More US Fed hikes? What it means for South Africa

The prospect of higher US yields has attracted investment away from riskier emerging markets, and their currencies have generally weakened in relation to a stronger dollar. South Africa is no different.

The prospect of higher US yields has attracted investment away from riskier emerging markets, and their currencies have generally weakened in relation to a stronger dollar as a result. South Africa’s rand is no different.

On 16 December, the well-anticipated US Federal Reserve (Fed) interest rate hike of 25 basis points was finally announced, with the new benchmark rate ranging between 0.25% and 0.5%.

The decision to raise the benchmark rate, which is what commercial banks pay to borrow from the Fed, marks the end of a seven-year period of near-zero borrowing costs. What is more, it is likely that the Fed will further increase rates, with economists polled by the Financial Times predicting multiple hikes this year.

The prospect of higher US yields has attracted investment away from riskier emerging markets, and their currencies have generally weakened in relation to a strengthening US dollar as a result.

South Africa is no different. In November the South African Reserve Bank hiked its benchmark repo rate (for the second time in 2015) by 25 basis points to 6.25%. This was partly in anticipation of the expected US rate hike the following month, and the pressure it placed on the rand.

How we made it in Africa talks to Tom Elliot, international investment strategist at financial consultancy deVere Group, about what US interest rate increases means for South Africa. And while there are many socio-economic factors that affect economies, he highlights a number of likely results.

Government debt more expensive to service

Many African countries have issued debt in foreign currencies, namely in dollars and euros, to attract international investors. However, this debt is vulnerable to currency risks, especially if these foreign currencies strengthen. As African currencies take a hit from a stronger dollar, it will be more expensive for these markets to repay their dollar-denominated debt.

South Africa also borrowed in dollars when they were cheap and now faces rising debt repayments due to US Fed hikes. However, it does have less dollar-denominated debt than other African markets.

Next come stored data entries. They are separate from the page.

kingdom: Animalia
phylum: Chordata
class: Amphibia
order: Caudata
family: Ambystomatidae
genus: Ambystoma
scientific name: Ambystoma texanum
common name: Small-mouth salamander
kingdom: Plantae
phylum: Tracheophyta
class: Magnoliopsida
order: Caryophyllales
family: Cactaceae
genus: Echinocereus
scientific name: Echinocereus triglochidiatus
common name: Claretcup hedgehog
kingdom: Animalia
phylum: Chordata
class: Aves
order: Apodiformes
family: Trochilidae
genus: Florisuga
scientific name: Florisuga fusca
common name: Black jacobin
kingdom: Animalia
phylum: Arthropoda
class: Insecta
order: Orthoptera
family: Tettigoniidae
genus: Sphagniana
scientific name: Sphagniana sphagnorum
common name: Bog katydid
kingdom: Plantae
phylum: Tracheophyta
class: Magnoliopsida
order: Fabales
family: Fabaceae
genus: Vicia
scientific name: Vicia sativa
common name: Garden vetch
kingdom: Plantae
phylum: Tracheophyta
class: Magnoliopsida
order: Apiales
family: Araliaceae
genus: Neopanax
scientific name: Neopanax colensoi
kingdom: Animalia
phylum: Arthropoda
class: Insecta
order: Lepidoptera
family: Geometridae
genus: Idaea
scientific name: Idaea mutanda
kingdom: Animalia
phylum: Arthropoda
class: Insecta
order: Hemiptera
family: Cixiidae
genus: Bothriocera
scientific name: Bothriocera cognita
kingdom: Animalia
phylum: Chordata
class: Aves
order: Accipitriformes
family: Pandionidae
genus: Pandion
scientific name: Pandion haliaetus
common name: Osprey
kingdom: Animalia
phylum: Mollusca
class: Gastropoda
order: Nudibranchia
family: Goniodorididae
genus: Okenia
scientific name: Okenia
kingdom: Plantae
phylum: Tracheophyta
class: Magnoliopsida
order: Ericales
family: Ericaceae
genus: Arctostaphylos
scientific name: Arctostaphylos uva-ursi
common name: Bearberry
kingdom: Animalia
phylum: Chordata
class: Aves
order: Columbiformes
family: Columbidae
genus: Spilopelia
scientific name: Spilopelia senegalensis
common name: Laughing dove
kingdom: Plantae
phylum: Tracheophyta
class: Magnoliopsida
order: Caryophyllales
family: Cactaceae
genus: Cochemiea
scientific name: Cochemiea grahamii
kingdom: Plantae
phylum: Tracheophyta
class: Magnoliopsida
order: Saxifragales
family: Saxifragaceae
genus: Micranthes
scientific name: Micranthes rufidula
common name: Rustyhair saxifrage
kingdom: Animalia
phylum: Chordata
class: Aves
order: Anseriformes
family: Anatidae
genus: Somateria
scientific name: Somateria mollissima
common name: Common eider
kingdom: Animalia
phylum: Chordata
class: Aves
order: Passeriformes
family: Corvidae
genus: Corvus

In August the South African finance minister of the time, Nhlanhla Nene, said only a small percentage of the country’s debt is dollar-denominated which is helping to protect government finances from a weakening rand. Foreign-currency debt makes up less than 10% of the country’s total.

But servicing South Africa’s rand-denominated debt is also a concern. The country’s slow growth, unexpected finance minister reshuffle by President Zuma in December, and credit rating downgrades by global rating agencies, have all helped reduce investor confidence in the market. Coupled with the US now offering more attractive returns, South African government bonds have to pay much higher yields to compensate for their higher risk of default.

“There is a flight to safety within the fixed income market as the high-yield market goes through a bit of a spasm. And, as you will see with loans to non-investment grade countries and companies, the interest demanded on those go up at a far greater pace that the simple 25-basis-point rate hike from the Fed. There will be multiples of that because of the fact that investors are taking fright of what is happening in the high yields in credit market,” says Elliot.

“What has happened in the South African government bond market is a perfect illustration of this, whereby the 10-year borrowing rate has shot up in December – way more than you would have expected from a measly 25-basis-point rise from the US Fed.”

Imports more expensive, exports more competitive

With a stronger dollar, the South African rand buys less. This means that imports to South Africa will become more expensive, placing a strain on the country’s current account deficit.

A weaker local currency also means that South Africa’s exports should become more competitive globally. However, this offers little advantage as the prices of key exports, such as iron ore and coal, have fallen in dollar terms, notes Elliot.

“Weaker domestic currencies will help exports; there is no doubt about that. But the chief exports of Africa are in the form of commodities… A combination of the fall in demand in China, and oversupply in global markets, is leading to weaker [commodity] prices in dollars.”

He adds that if global commodity prices were stronger, the South African mining industry would theoretically benefit from the exchange rate. One of its biggest costs is labour, which is paid in rand. With a stronger dollar to the rand, labour costs would then fall in relation to their dollar earnings. Unfortunately, commodity prices remain weak and many mining companies are heavily in debt after borrowing extensively to expand capacity when prices were high.

But for those local firms exporting products and earning dollars, the strengthening US currency comes as a blessing.

What it means for the consumer?

The hike in South Africa’s repo rate (and any future increases) will mean higher borrowing costs for consumers, as debt becomes more expensive, continues Elliot. Mortgages, vehicle and bank loans will all become more costly. Banks might also become more conservative in extending loans.

Imported items, such as French champagne, vehicles and machinery, will also be more expensive for consumers with a weaker rand. A likely consequence will be cutbacks on discretionary spending by consumers.

“When you have a sudden rise in interest rates you always see a period of curving back [on consumer spending] when it comes to discretionary goods. And that is what we will see,” emphasises Elliot.